Maize, which is Africa's staple crop, is particularly exposed. Projections indicate yield declines of 29% in southern Africa and 32% in eastern Africa by mid-century under worsening dryness, directly threatening household food availability.
Food Insecurity Is Rising, Not Stabilising
Food insecurity across the eight countries rose by 79% between 2019 and 2024, reversing years of incremental gains. Ethiopia alone saw the number of food-insecure people increase whooping 175% from 8 million to 22 million in five years. Zambia recorded a 241% increase, while Malawi's food-insecure population nearly tripled.
This surge reflects compounding shocks: climate extremes layered onto pandemic disruptions, economic instability, and fragile public services.
Water Access as a Nutritional Determinant
Access to safe water is now a defining factor in nutrition outcomes. In rural areas, daily water usage often falls far below the 50–100 litres per person recommended for basic health and food preparation.
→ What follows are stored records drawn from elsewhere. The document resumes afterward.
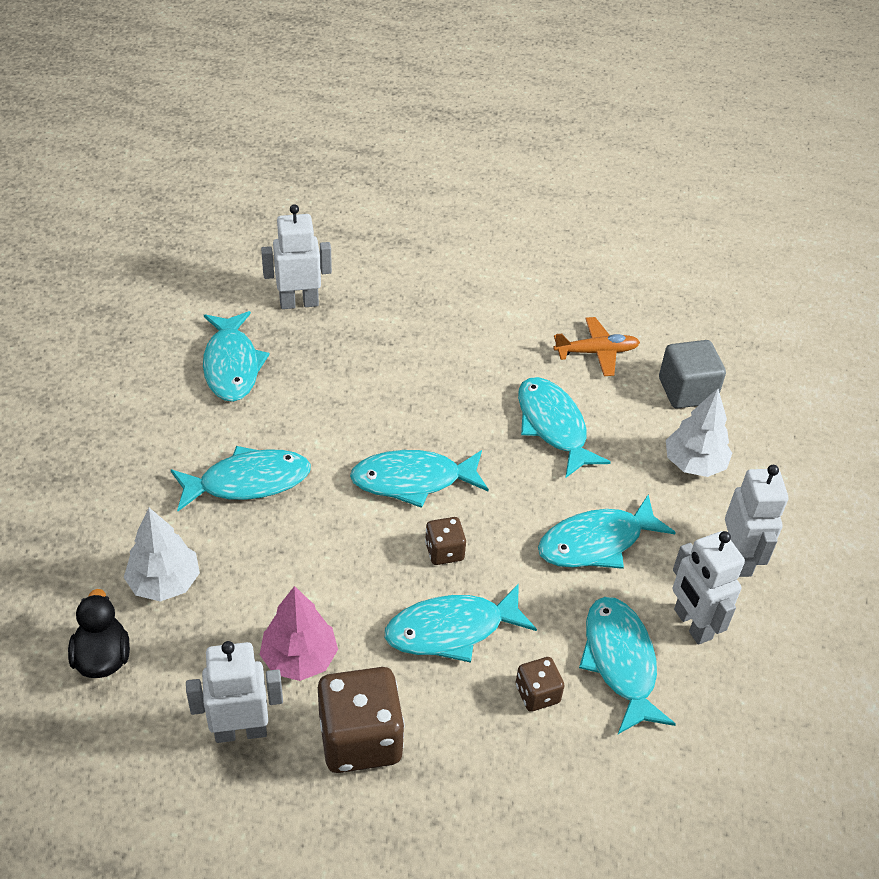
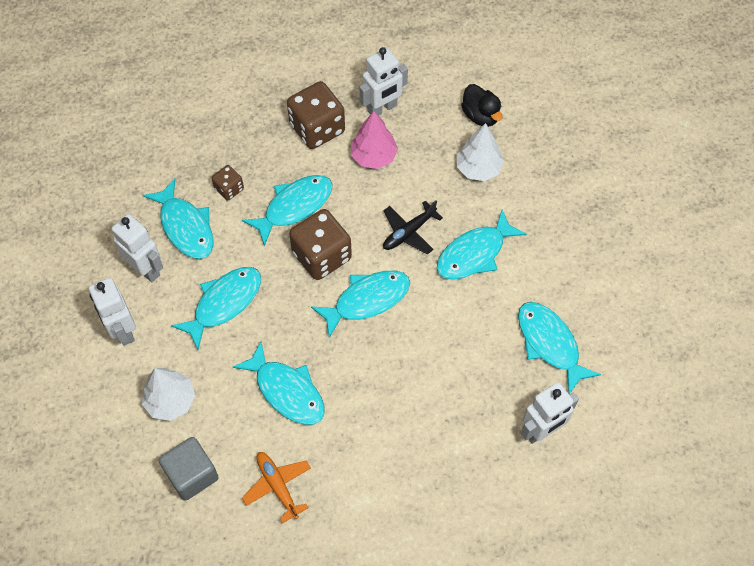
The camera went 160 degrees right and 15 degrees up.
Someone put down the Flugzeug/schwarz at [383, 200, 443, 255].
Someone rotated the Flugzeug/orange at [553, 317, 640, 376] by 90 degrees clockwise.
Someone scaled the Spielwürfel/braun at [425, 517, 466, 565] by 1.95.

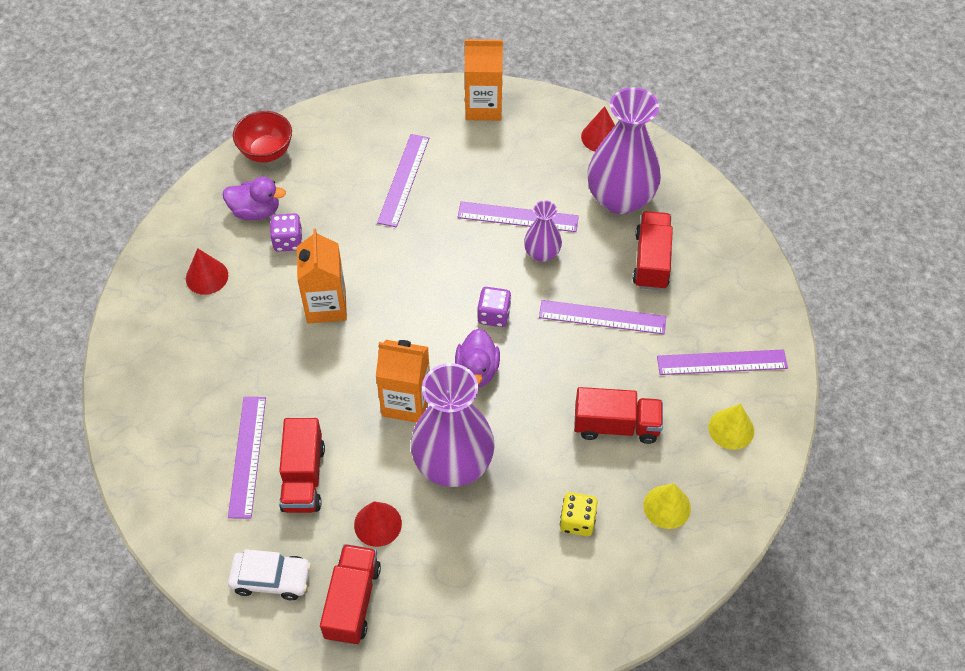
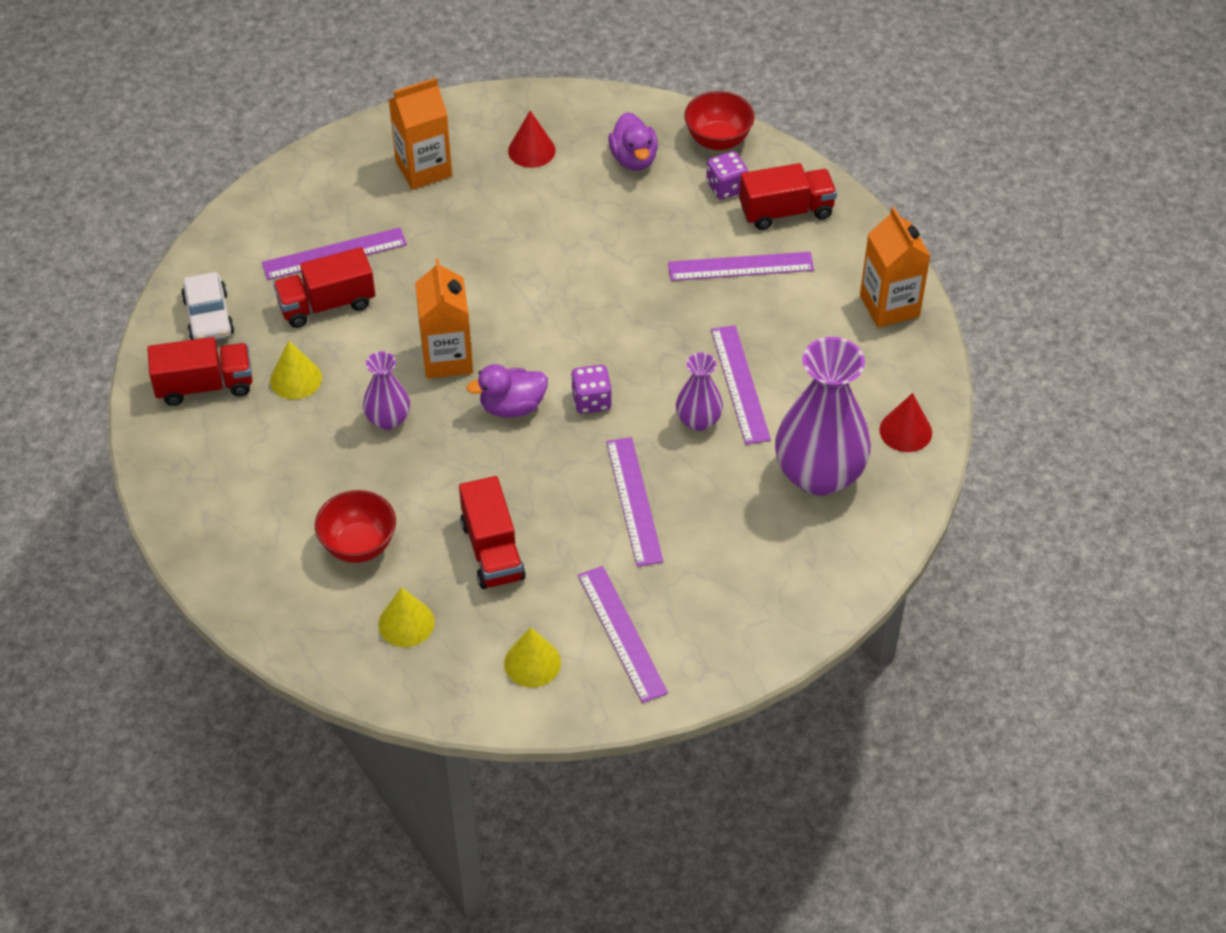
The camera went 70 degrees right and 5 degrees down.
Someone carried the Spielwürfel/lila from [270, 213, 302, 252] to [706, 151, 748, 200].
Someone carried the Getränkekarton/orange from [297, 229, 347, 324] to [388, 78, 452, 190].
Someone carried the Lastwagen/rot from [633, 211, 673, 290] to [739, 163, 837, 230].
Someone swapped the Spielwürfel/gelb at [560, 492, 598, 536] for the Schüssel/rot at [315, 490, 396, 563].
Someone repainted the Kegel/rot at [354, 501, 402, 547], which became the Kegel/gelb at [270, 341, 322, 399].
Someone scaled the Vase/lila at [411, 363, 495, 487] by 0.51.

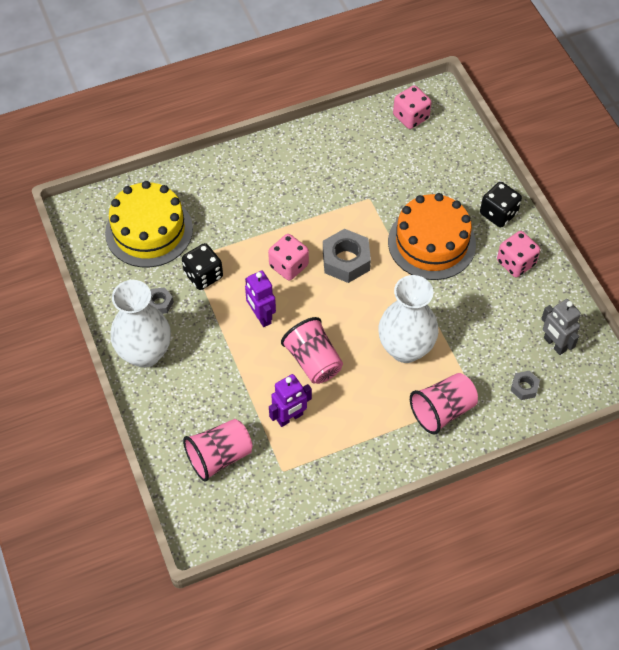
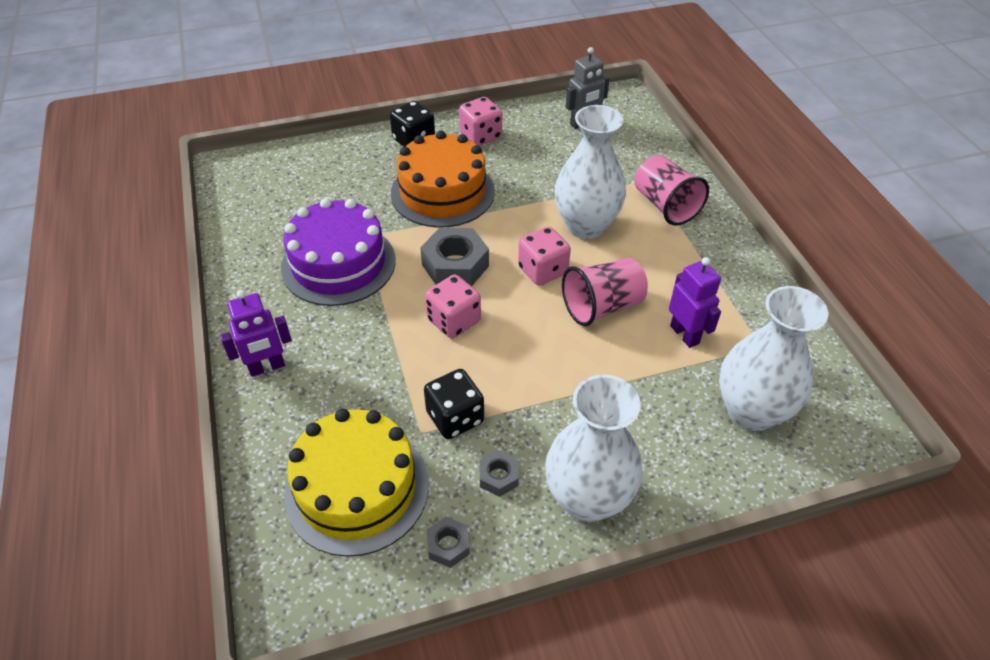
The camera went 85 degrees left and 10 degrees down.
Someone put down the Kuchen/lila at [281, 198, 396, 306].
Someone carried the Roboter/lila from [245, 271, 276, 327] to [220, 290, 292, 377].
Someone carried the Spielwürfel/rosa from [393, 86, 432, 129] to [518, 226, 571, 286].
Someone carried the Sechskantmutter/grau from [510, 371, 540, 400] to [427, 517, 470, 568].
Someone swapped the Becher/rosa at [183, 419, 253, 481] for the Vase/weiß at [719, 286, 828, 431].

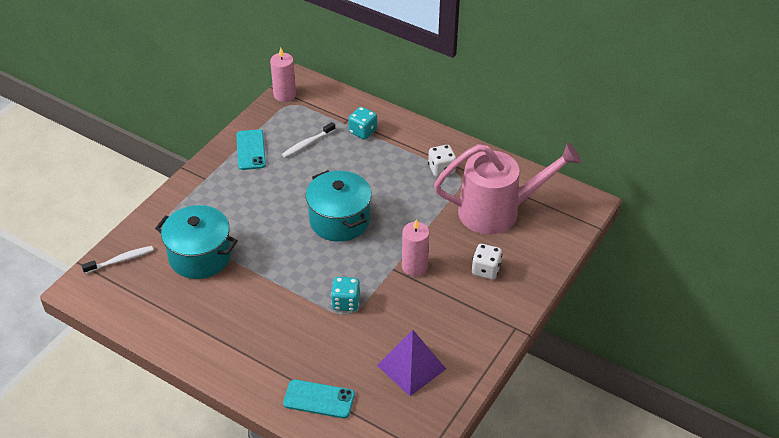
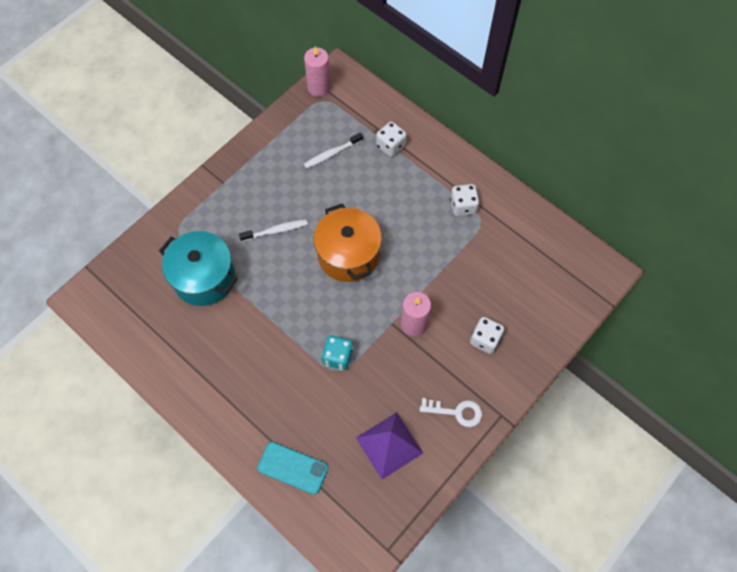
The camera went 10 degrees right and 20 degrees up.
Someone took away the Handy/türkis at [236, 129, 266, 170].
Someone took away the Gießkanne/rosa at [434, 143, 581, 234].
Someone put down the Schlüssel/weiß at [420, 398, 482, 427].
Someone carried the Zahnbürste/weiß from [82, 246, 154, 274] to [239, 219, 308, 242].
Someone repainted the Kochtopf/türkis at [306, 170, 372, 242], which became the Kochtopf/orange at [314, 203, 382, 282].
Someone repainted the Spielwürfel/türkis at [348, 107, 377, 139], which became the Spielwürfel/weiß at [376, 122, 407, 157].

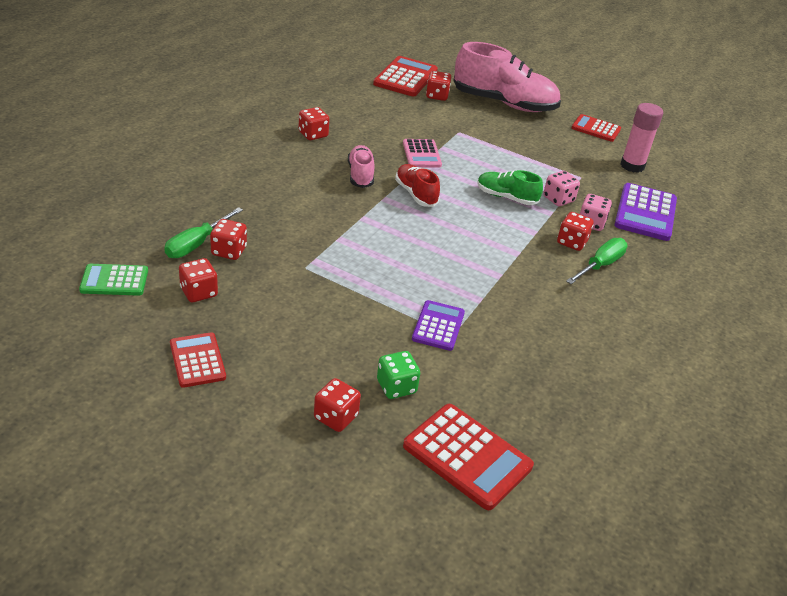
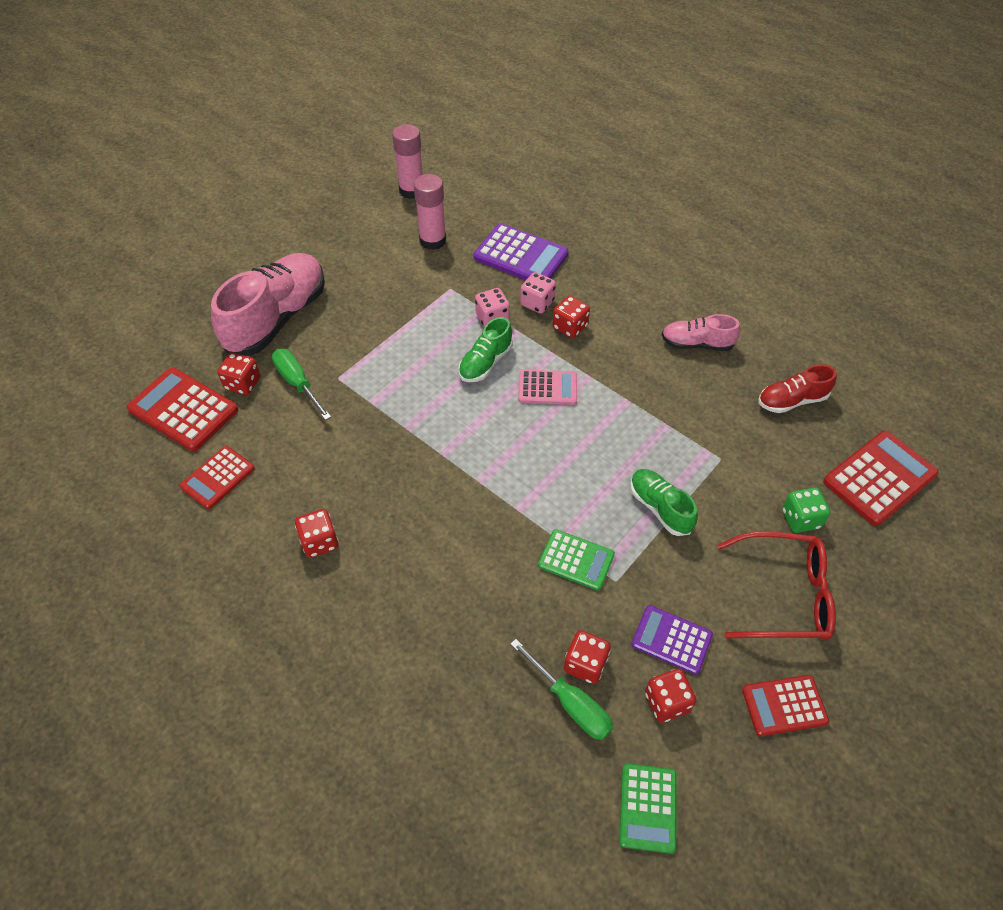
The camera went 75 degrees left and 15 degrees up.
Someone took away the Spielwürfel/rot at [314, 378, 361, 432].
Someone put down the Klebestift/rosa at [392, 124, 423, 199].
Someone put down the Taschenrechner/grün at [538, 529, 615, 591].
Someone put down the Schuh/grün at [630, 469, 698, 536].
Someone put down the Brille/rot at [717, 531, 836, 640].
Someone carried the Schuh/rosa from [348, 145, 375, 188] to [662, 314, 740, 351].
Someone carried the Schuh/rot from [395, 164, 440, 207] to [758, 364, 837, 413].
Someone carried the Taschenrechner/rosa from [403, 139, 442, 168] to [518, 369, 577, 405].
Someone carried the Taschenrechner/lila from [412, 300, 465, 351] to [631, 605, 713, 675].
Someone carried the Schraubenzieher/grün from [566, 238, 628, 284] to [272, 349, 331, 420].
Someone carried the Taschenrechner/rot from [572, 114, 621, 142] to [180, 446, 255, 509].

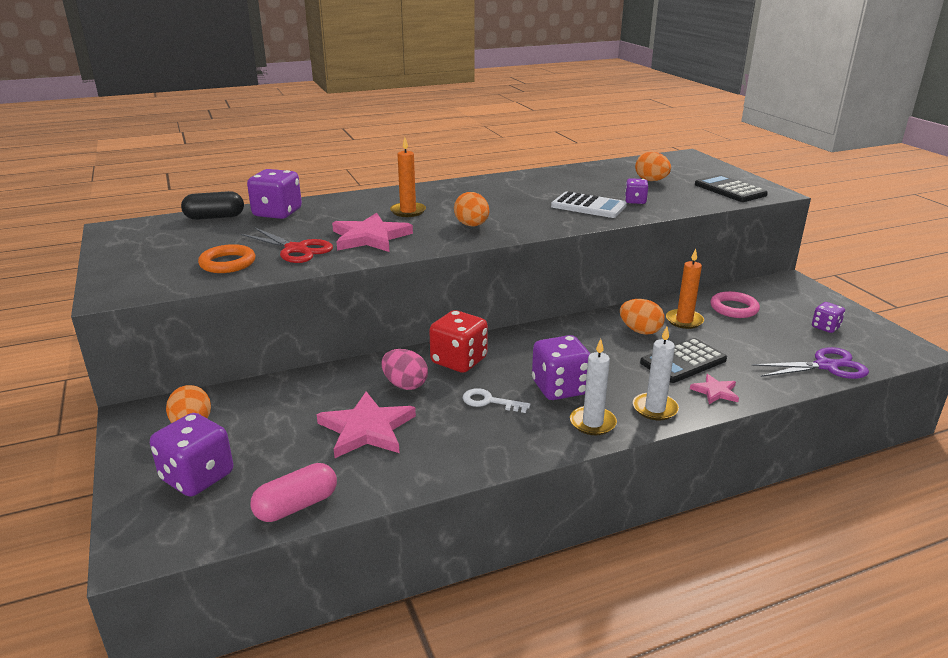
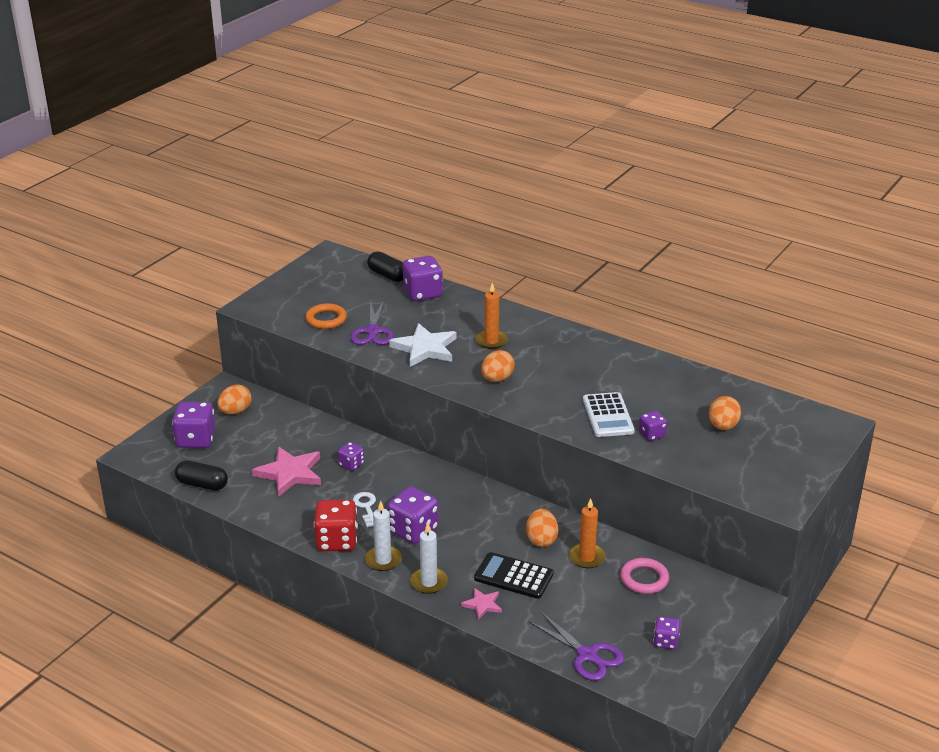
The camera went 55 degrees right and 5 degrees up.
Someone took away the Taschenrechner/schwarz at [695, 175, 768, 202].
Someone carried the Spielwürfel/rot from [429, 310, 488, 373] to [314, 500, 358, 551].
Someone swapped the Ei/rosa at [381, 349, 428, 390] for the Spielwürfel/lila at [338, 442, 364, 471].
Someone repainted the Schere/rot at [241, 227, 333, 263], which became the Schere/lila at [350, 300, 394, 345].
Someone repainted the Kapsel/rosa at [250, 463, 337, 522], which became the Kapsel/schwarz at [175, 461, 228, 491].
Someone repainted the Stern/rosa at [332, 213, 413, 252], which became the Stern/weiß at [389, 323, 457, 367].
In Mozambique and Zimbabwe, average rural access is estimated to be below 20 litres per day.
Contaminated water worsens malnutrition by undermining food safety, hygiene, and disease resistance. Acute malnutrition rates among children under five are particularly severe in Ethiopia, Somalia, and South Sudan, where unsafe surface water is common.
Health Spillovers: Cholera and Disease
The water-food nexus extends into public health. In 2024, Zambia and Zimbabwe accounted for 50% of Africa's cholera cases, driven by climate-damaged water systems and flooding. These outbreaks further reduce nutrient absorption, weaken immune systems, and strain already fragile health services.
WATER-DRIVEN FOOD EMERGENCY
| Indicator | Status |
|---|---|
| People facing food insecurity | 55.4 million |
| People without safe drinking water | 115.9 million |
| Rain-fed agriculture reliance | 91% |
| Rural livelihoods tied to livestock | 70% |
| Increase in food insecurity (2019–2024) | Over 79% |

What Integrated Water-Food Action Could Change
The report makes clear that water security is not a supporting intervention. It is a precondition for food security. Investments in irrigation, water storage, sanitation, and local water governance could stabilise agricultural output, reduce malnutrition, and protect livelihoods.
Improved hydro-meteorological systems would enable early warning and anticipatory action, reducing disaster mortality rates that are currently six times higher in countries with weak forecasting coverage. Integrated water-food planning would also strengthen women's economic participation by reducing the time spent collecting water, which could be up to 10 km per day in parts of eastern Africa.
The gains are not abstract. Where water access improves, household incomes rise, nutrition improves, and resilience compounds over time.
Why Current Responses Fall Short
Despite the scale of the crisis, sub-Saharan Africa receives just 3 - 4% of global climate finance, even as climate shocks intensify. Humanitarian funding remains short-term, fragmented, and heavily skewed toward emergency relief rather than recovery and resilience.
The report warns that treating water and food insecurity as separate sectors leads to policy failure. Agriculture strategies focused solely on production volumes, export crops, or yield targets overlook the water systems that sustain them. Likewise, WASH interventions disconnected from food systems miss critical nutritional pathways.
PATH FORWARD: Water-Centred Solutions For Food Security
Africa's hunger crisis cannot be solved without fixing its water systems. Integrated water-food strategies. Linking WASH, agriculture, climate adaptation, and nutrition, must replace fragmented responses. Long-term financing, community-led water governance, and climate-resilient infrastructure are now urgent priorities.
Without re-centring water in food security policy, Africa risks locking millions into a permanent cycle of climate-driven hunger.